## Work to complete
Copy out all lines of the records in which the word "down" appears.

## Input data

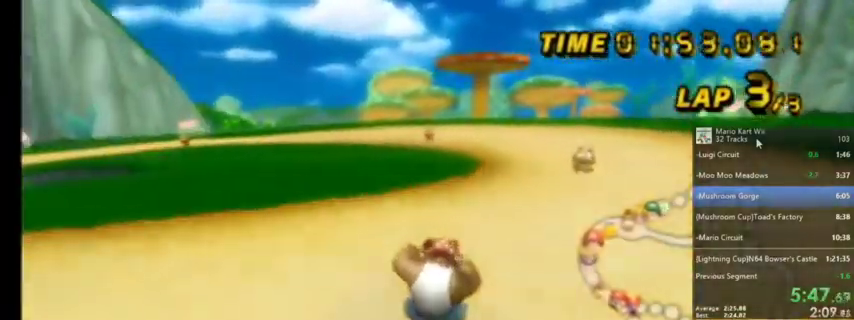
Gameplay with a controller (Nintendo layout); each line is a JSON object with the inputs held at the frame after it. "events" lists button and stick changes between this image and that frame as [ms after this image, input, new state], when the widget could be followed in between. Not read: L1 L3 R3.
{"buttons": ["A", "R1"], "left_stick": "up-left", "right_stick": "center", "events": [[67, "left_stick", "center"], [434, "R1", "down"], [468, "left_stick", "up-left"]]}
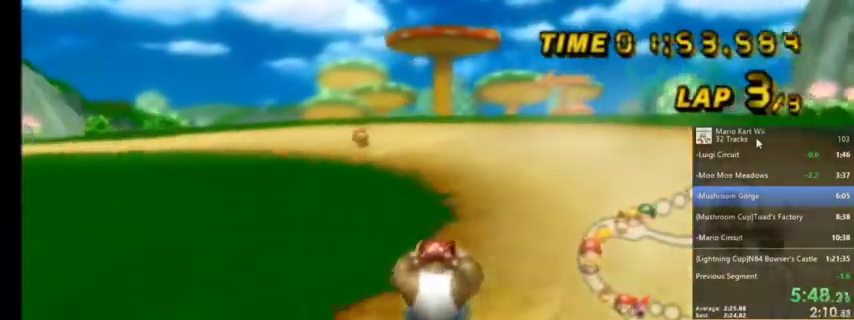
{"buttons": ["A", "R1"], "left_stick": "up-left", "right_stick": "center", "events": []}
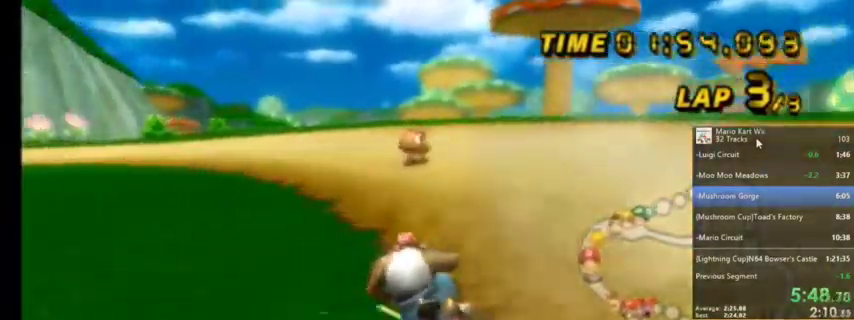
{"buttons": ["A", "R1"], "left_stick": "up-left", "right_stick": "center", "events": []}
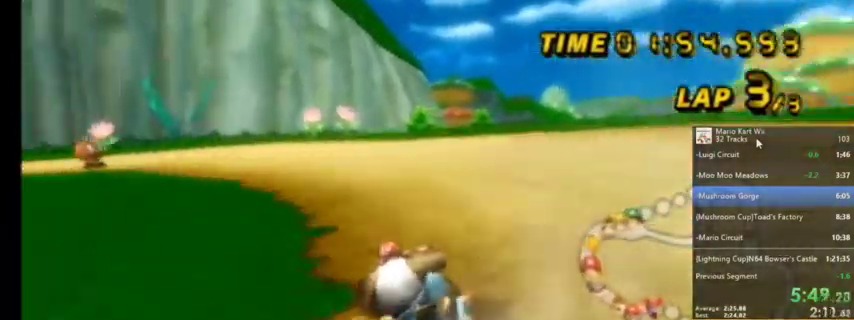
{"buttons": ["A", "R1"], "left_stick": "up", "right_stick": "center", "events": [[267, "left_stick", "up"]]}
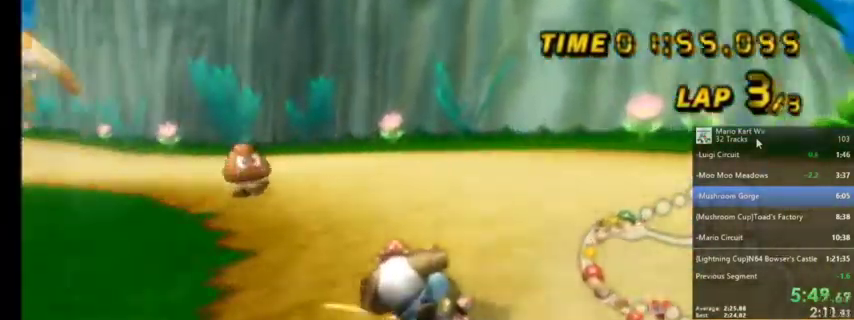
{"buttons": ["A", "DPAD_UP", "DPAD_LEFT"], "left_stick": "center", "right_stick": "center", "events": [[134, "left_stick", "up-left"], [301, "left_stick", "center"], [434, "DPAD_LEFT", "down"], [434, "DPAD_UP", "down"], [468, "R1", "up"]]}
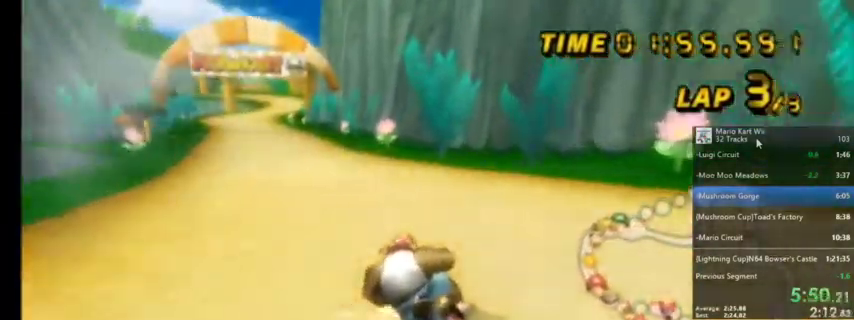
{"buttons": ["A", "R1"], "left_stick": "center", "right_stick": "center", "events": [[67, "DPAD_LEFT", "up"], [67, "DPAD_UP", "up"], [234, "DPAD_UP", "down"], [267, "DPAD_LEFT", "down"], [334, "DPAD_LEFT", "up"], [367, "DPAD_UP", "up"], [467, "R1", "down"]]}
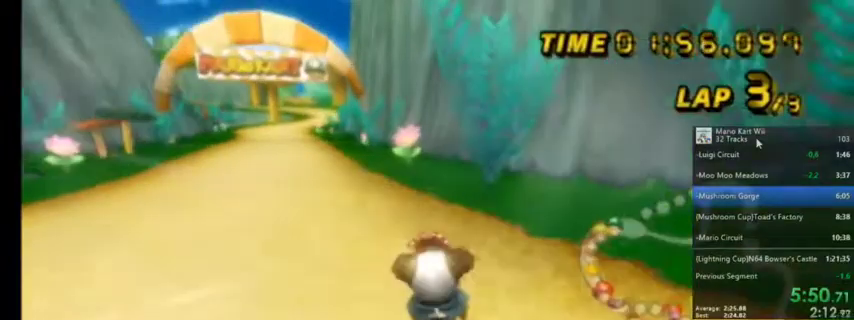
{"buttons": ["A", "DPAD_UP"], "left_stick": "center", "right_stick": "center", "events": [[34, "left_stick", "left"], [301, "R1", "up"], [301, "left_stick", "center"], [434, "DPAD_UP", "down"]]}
...
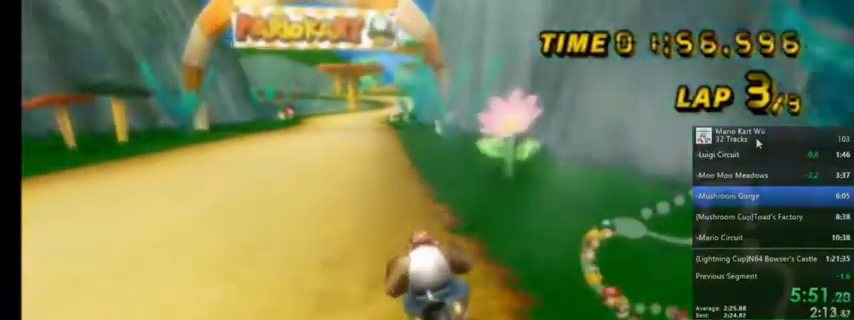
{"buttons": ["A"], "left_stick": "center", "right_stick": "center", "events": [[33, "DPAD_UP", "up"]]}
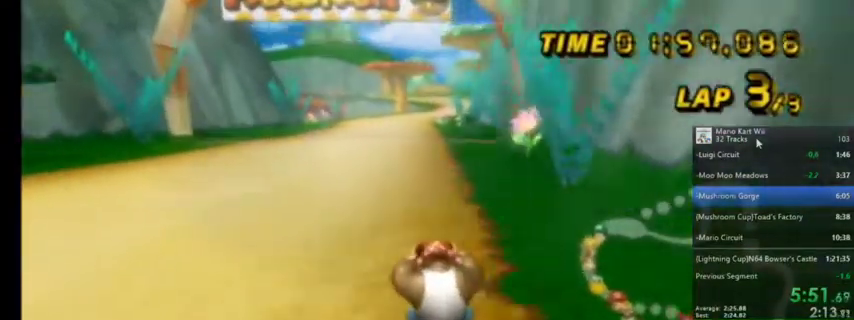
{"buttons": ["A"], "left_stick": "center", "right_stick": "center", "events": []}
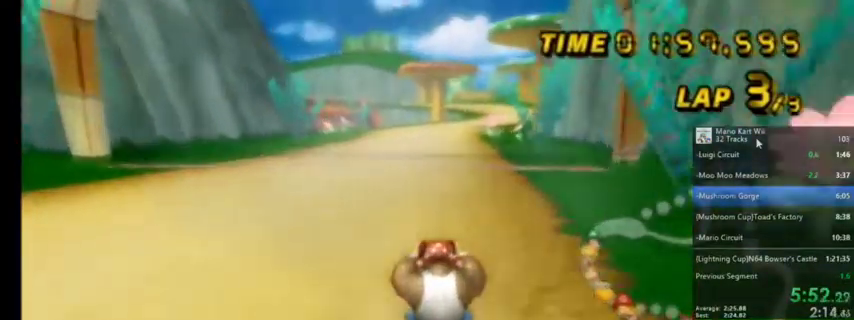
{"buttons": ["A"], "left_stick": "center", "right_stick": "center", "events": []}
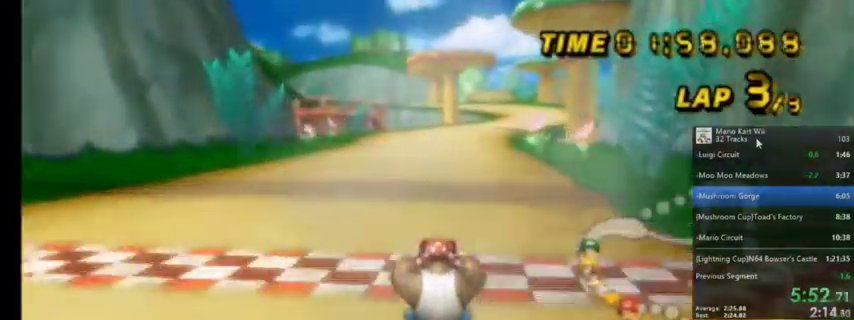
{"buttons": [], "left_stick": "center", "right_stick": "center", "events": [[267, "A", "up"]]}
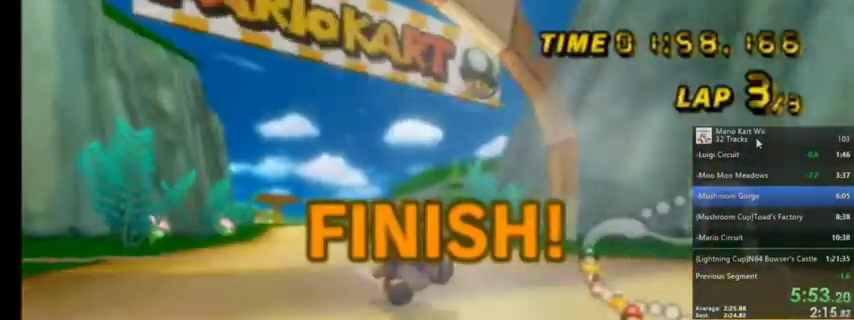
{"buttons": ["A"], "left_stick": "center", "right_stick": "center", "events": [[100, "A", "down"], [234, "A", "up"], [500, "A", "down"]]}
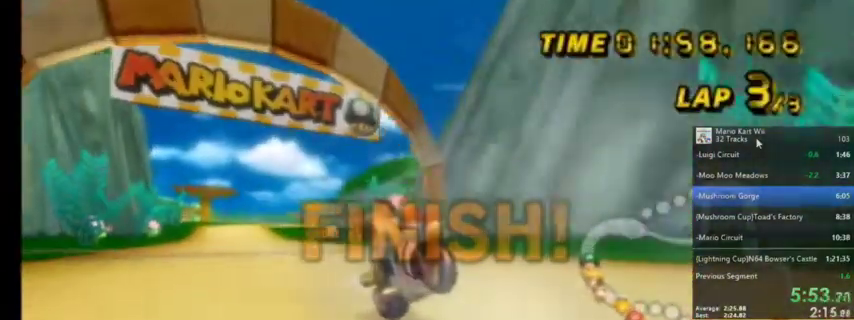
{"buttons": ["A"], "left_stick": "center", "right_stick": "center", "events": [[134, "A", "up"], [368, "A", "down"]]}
* * *
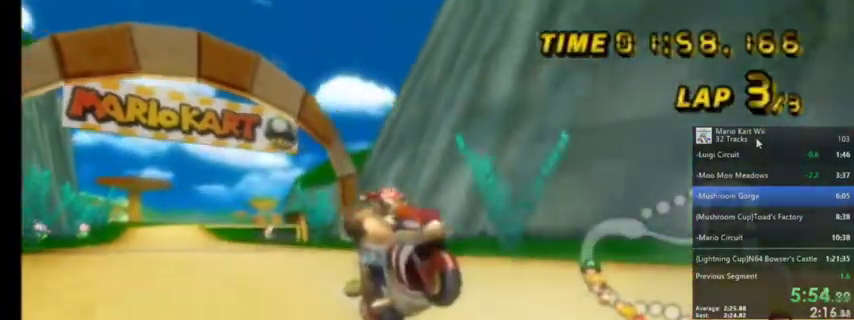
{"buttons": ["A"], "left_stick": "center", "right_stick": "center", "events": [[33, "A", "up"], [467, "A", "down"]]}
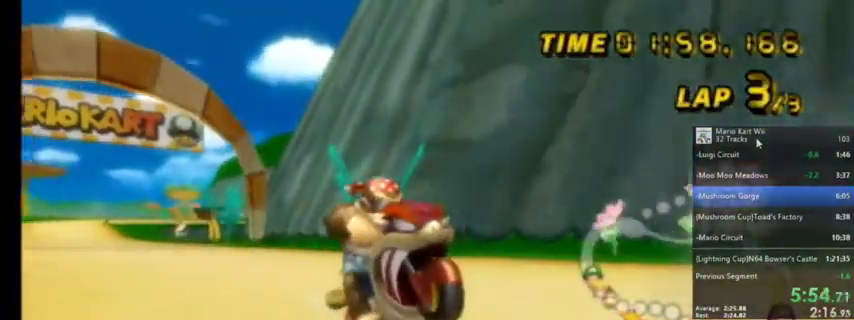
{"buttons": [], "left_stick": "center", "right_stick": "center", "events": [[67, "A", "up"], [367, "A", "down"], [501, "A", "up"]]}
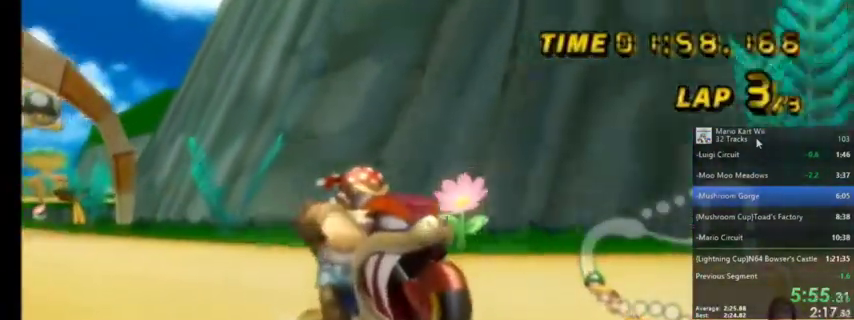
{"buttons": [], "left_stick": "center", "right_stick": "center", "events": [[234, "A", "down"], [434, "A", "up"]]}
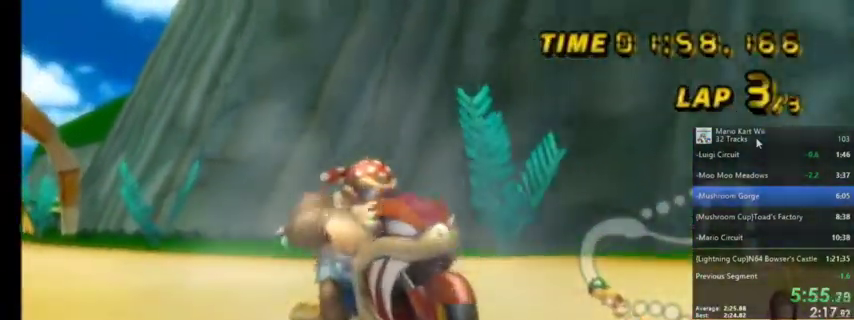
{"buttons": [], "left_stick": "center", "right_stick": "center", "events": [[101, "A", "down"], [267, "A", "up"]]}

## Result below
{"buttons": ["A", "R1"], "left_stick": "up-left", "right_stick": "center", "events": [[67, "left_stick", "center"], [434, "R1", "down"], [468, "left_stick", "up-left"]]}
{"buttons": ["A", "DPAD_UP", "DPAD_LEFT"], "left_stick": "center", "right_stick": "center", "events": [[134, "left_stick", "up-left"], [301, "left_stick", "center"], [434, "DPAD_LEFT", "down"], [434, "DPAD_UP", "down"], [468, "R1", "up"]]}
{"buttons": ["A", "R1"], "left_stick": "center", "right_stick": "center", "events": [[67, "DPAD_LEFT", "up"], [67, "DPAD_UP", "up"], [234, "DPAD_UP", "down"], [267, "DPAD_LEFT", "down"], [334, "DPAD_LEFT", "up"], [367, "DPAD_UP", "up"], [467, "R1", "down"]]}
{"buttons": ["A", "DPAD_UP"], "left_stick": "center", "right_stick": "center", "events": [[34, "left_stick", "left"], [301, "R1", "up"], [301, "left_stick", "center"], [434, "DPAD_UP", "down"]]}
{"buttons": ["A"], "left_stick": "center", "right_stick": "center", "events": [[100, "A", "down"], [234, "A", "up"], [500, "A", "down"]]}
{"buttons": ["A"], "left_stick": "center", "right_stick": "center", "events": [[134, "A", "up"], [368, "A", "down"]]}
{"buttons": ["A"], "left_stick": "center", "right_stick": "center", "events": [[33, "A", "up"], [467, "A", "down"]]}
{"buttons": [], "left_stick": "center", "right_stick": "center", "events": [[67, "A", "up"], [367, "A", "down"], [501, "A", "up"]]}
{"buttons": [], "left_stick": "center", "right_stick": "center", "events": [[234, "A", "down"], [434, "A", "up"]]}
{"buttons": [], "left_stick": "center", "right_stick": "center", "events": [[101, "A", "down"], [267, "A", "up"]]}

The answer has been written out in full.